**Exercise directions**
Among the records below, which lines contain the string "WATER"? Report them.

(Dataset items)
+===+
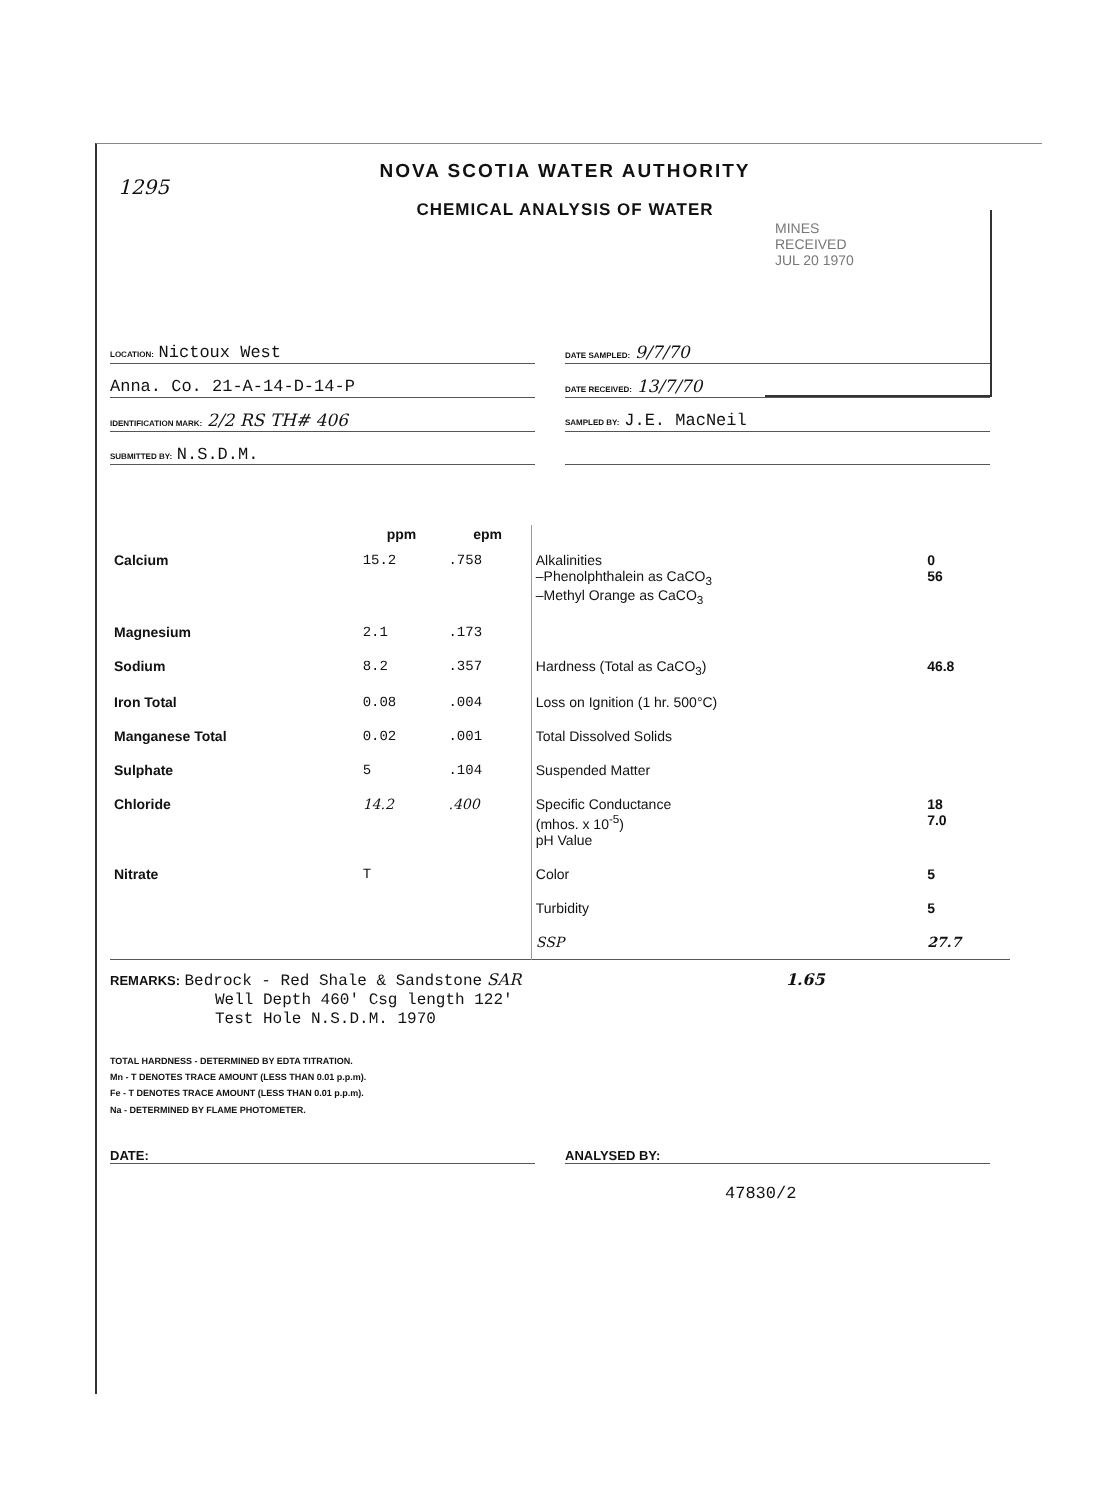1295
NOVA SCOTIA WATER AUTHORITY
CHEMICAL ANALYSIS OF WATER
MINES
RECEIVED
JUL 20 1970
LOCATION: Nictoux West
DATE SAMPLED: 9/7/70
Anna. Co. 21-A-14-D-14-P
DATE RECEIVED: 13/7/70
IDENTIFICATION MARK: 2/2 RS TH# 406
SAMPLED BY: J.E. MacNeil
SUBMITTED BY: N.S.D.M.
| | ppm | epm | | |
| Calcium | 15.2 | .758 | Alkalinities –Phenolphthalein as CaCO<sub>3</sub> –Methyl Orange as CaCO<sub>3</sub> | 0 56 |
| Magnesium | 2.1 | .173 | | |
| Sodium | 8.2 | .357 | Hardness (Total as CaCO<sub>3</sub>) | 46.8 |
| Iron Total | 0.08 | .004 | Loss on Ignition (1 hr. 500°C) | |
| Manganese Total | 0.02 | .001 | Total Dissolved Solids | |
| Sulphate | 5 | .104 | Suspended Matter | |
| Chloride | 14.2 | .400 | Specific Conductance (mhos. x 10<sup>-5</sup>) pH Value | 18 7.0 |
| Nitrate | T | | Color | 5 |
| | | | Turbidity | 5 |
| | | | SSP | 27.7 |
REMARKS: Bedrock - Red Shale & Sandstone SAR 1.65
Well Depth 460' Csg length 122'
Test Hole N.S.D.M. 1970
TOTAL HARDNESS - DETERMINED BY EDTA TITRATION.
Mn - T DENOTES TRACE AMOUNT (LESS THAN 0.01 p.p.m).
Fe - T DENOTES TRACE AMOUNT (LESS THAN 0.01 p.p.m).
Na - DETERMINED BY FLAME PHOTOMETER.
DATE: ANALYSED BY:
47830/2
+===+
**Result below**
NOVA SCOTIA WATER AUTHORITY
CHEMICAL ANALYSIS OF WATER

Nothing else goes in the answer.